● SUPPLIED MATERIAL

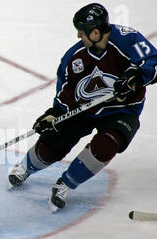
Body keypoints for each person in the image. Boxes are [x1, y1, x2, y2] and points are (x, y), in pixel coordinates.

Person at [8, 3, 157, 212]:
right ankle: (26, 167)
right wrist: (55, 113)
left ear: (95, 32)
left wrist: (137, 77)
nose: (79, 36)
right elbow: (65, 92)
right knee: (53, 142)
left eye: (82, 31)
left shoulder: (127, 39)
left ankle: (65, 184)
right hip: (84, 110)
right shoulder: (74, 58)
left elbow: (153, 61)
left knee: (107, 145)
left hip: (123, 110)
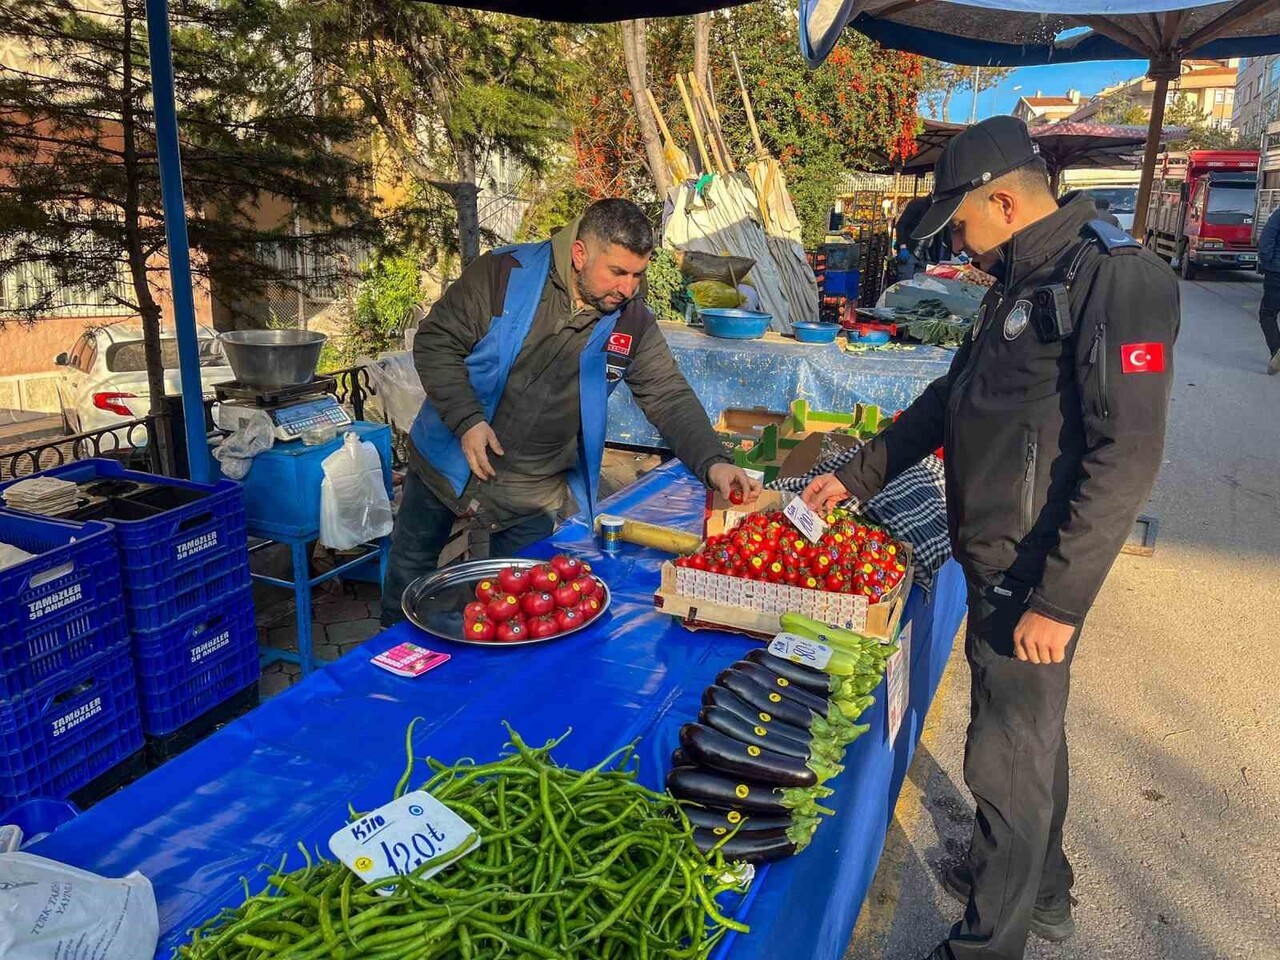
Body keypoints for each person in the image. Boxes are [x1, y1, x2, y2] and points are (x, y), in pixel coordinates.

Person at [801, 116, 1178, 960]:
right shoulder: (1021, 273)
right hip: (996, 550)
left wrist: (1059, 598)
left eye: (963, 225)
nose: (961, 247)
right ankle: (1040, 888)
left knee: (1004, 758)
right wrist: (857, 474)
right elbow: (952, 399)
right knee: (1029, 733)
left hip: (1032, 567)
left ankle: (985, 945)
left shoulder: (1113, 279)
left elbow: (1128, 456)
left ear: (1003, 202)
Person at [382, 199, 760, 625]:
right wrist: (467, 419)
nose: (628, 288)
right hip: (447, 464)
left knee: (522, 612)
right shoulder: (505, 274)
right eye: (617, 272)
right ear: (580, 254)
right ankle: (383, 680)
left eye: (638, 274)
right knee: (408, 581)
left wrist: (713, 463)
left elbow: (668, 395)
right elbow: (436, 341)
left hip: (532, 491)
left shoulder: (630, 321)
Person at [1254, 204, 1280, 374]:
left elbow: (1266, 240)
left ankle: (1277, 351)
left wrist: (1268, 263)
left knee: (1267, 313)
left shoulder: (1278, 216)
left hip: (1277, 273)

● TASK DIRECTIONS
Repeat only what runs from the first line of the records above to the line with "left hip: (123, 110)", both included, word for word, minus the pictures.

● SOLUTION TO THE PROBLEM
Body keypoints for each person in the image. Boxes are [x1, y1, x2, y2] and points are (x, y), in pixel coordinates.

Person at [8, 3, 157, 212]:
right ankle: (26, 167)
right wrist: (55, 113)
left ear: (95, 32)
left wrist: (137, 77)
nose: (79, 36)
right elbow: (65, 92)
right knee: (53, 142)
left eye: (82, 31)
left shoulder: (127, 39)
left ankle: (65, 184)
right hip: (84, 110)
right shoulder: (74, 58)
left elbow: (153, 61)
left knee: (107, 145)
left hip: (123, 110)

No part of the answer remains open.